:: GIVEN PROBLEM 1 ::
Locate every line in the listing below that contains the word "pentagon", and copy those lines.

:: EXTRACTED TEXT ::

/---

These news items about residential colleges, collegiate houses, and the renewal of university life are posted for readers of the Collegiate Way website. For more about residential colleges and collegiate universities please visit the main Collegiate Way page.

Collegiate Contests and Intellectual Inquisitions

[Serse] — Research on undergraduate physics education has shown that university students often maintain two completely different sets of physical laws in their heads: the system of Newtonian mechanics with its principles of force and motion, which they can draw upon in the classroom when called on by the instructor; and the incommensurable Aristotelian system of natural states and impulses, which is how they continue to think about the world as soon as they leave the room. If you stop them on the street and ask them to explain a flying bird or a rolling ball, Aristotelian folk-physics is what you get, because, well, everybody knows that Newtonian mechanics only applies in the classroom, not in the real world. Sheesh!

Split-brained students of this kind are what we produce in all disciplines if the classroom is the only place where we teach. To get our students to think like scholars—to get them to see the ideas and principles they learn in the classroom at work in the everyday world—we have to model that kind of scholarly thinking for them. If the classroom is the only place we ever see students, that can be very hard. But in a residential college setting, where life and learning should seamlessly blend, it’s easy to model scholarly thinking. And one of the simplest ways to do it is by means of ever-running, never-ending contests and quizzes. Here’s how.

First, to be successful in this enterprise you must have an existing means of regular informal communication with your residential college members, such as a weekly college newsletter, a blog, or an email list. Without that it’s hard to make progress.

Once regular communication has been established, just include in your collegiate bulletins a weekly or otherwise occasional intellectual quiz, with the prize being a luxury chocolate bar available for the winner in the college office. Getting them to come to you in person is important: it’s one more opportunity for contact and encouragement within the community. Indeed, it’s better to set up a sheet on the office door for quiz answers, rather than allowing answers to be emailed: that will have people racing down to the office each week as soon as the quiz is posted.

What sort of questions should you ask? Nowadays simple factual questions are often very easy to answer via Google, so you have to be more devious than in days of yore.

\---

:: GIVEN PROBLEM 2 ::
Turn the paragraph of the article on collegiate contests above that begins "Once regular communication has been established" into a short bulleted list of its main points.

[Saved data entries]
/---

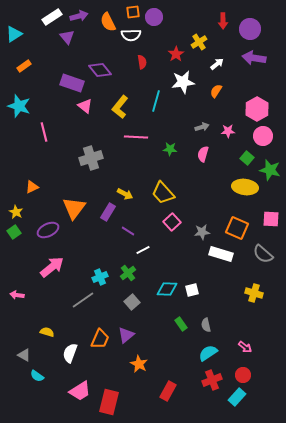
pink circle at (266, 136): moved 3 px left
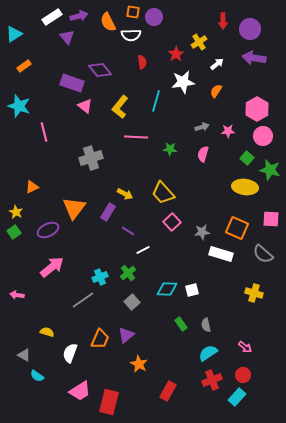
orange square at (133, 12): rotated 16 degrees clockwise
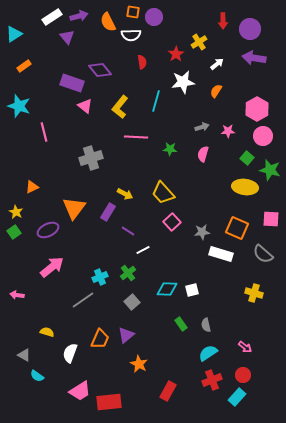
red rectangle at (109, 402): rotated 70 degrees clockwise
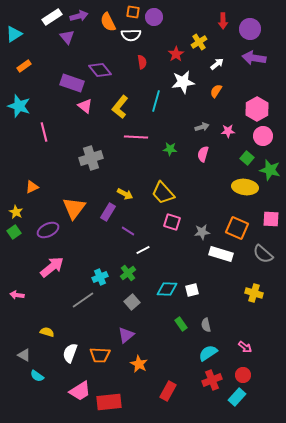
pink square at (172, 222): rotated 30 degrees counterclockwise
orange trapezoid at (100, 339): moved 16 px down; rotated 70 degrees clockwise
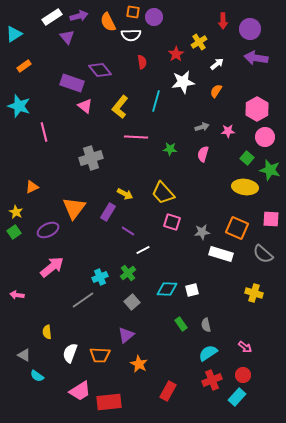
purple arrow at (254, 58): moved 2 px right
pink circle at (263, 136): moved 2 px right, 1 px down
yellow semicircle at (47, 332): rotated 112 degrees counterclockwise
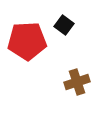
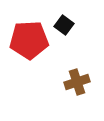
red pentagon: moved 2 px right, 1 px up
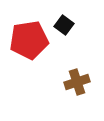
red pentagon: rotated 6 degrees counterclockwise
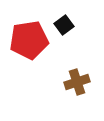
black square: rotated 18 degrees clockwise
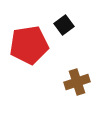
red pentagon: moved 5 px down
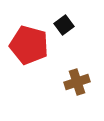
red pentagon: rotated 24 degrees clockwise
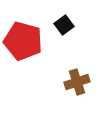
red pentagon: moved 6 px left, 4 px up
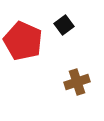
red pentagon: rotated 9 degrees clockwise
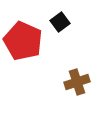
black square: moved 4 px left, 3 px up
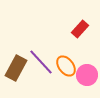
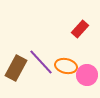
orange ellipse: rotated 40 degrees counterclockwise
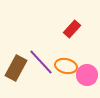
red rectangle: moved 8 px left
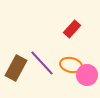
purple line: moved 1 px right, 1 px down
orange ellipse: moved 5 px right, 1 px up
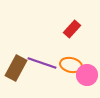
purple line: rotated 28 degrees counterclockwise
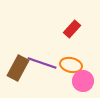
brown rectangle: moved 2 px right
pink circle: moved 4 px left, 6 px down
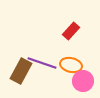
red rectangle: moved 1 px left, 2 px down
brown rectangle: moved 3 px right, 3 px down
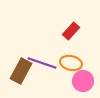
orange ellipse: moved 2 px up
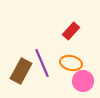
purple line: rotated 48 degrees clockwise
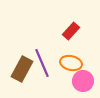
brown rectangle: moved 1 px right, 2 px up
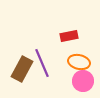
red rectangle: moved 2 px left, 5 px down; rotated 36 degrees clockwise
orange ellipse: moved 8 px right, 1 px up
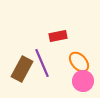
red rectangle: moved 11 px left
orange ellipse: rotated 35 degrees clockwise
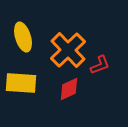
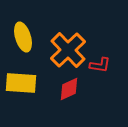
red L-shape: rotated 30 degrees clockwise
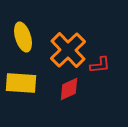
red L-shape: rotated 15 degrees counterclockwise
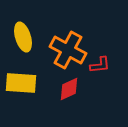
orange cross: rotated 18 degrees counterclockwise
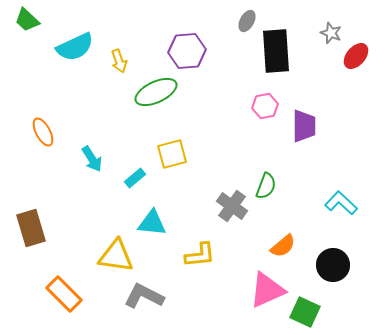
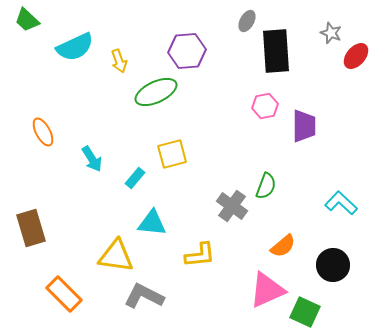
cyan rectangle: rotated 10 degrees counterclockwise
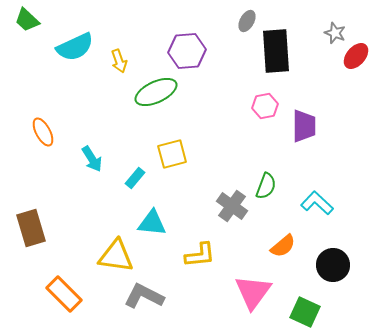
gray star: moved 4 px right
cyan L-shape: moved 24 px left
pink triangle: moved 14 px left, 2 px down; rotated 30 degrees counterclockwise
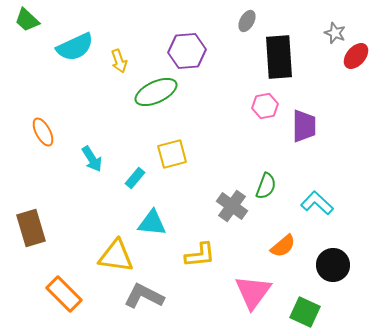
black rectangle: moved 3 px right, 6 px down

\---

:: EXERCISE OUTPUT 1 ::
red pentagon: moved 2 px right, 1 px up
red pentagon: rotated 6 degrees counterclockwise
red pentagon: moved 5 px down
red pentagon: rotated 24 degrees clockwise
red pentagon: moved 6 px left, 4 px up
red pentagon: rotated 9 degrees clockwise

:: EXERCISE OUTPUT 2 ::
- Include a weekly or occasional intellectual quiz in the college bulletins.
- The prize is a luxury chocolate bar that the winner collects at the college office.
- Having the winner come in person creates another chance for contact and encouragement within the community.
- Collect answers on a sheet on the office door rather than by email. This gets people racing to the office as soon as each quiz is posted.